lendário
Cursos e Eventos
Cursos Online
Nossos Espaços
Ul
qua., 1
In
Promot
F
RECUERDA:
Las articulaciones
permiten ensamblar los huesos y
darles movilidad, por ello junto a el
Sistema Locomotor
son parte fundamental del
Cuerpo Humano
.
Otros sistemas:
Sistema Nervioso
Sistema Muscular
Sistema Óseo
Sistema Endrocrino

----

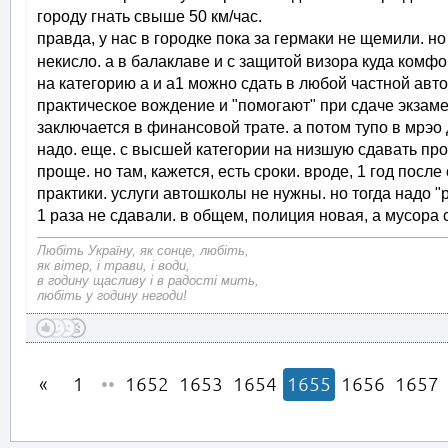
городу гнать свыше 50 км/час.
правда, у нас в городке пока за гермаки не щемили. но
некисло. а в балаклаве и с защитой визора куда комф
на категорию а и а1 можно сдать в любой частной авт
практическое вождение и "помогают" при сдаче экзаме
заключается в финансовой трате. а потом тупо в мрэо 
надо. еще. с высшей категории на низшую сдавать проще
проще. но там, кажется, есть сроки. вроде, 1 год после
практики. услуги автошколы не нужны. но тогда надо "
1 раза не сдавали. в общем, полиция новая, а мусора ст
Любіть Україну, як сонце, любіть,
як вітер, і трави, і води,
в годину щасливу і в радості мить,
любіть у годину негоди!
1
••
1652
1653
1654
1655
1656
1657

----

● Exercise aim: Search the data above for the string "годину" and return every line that has it.

● Solution for this task:
в годину щасливу і в радості мить,
любіть у годину негоди!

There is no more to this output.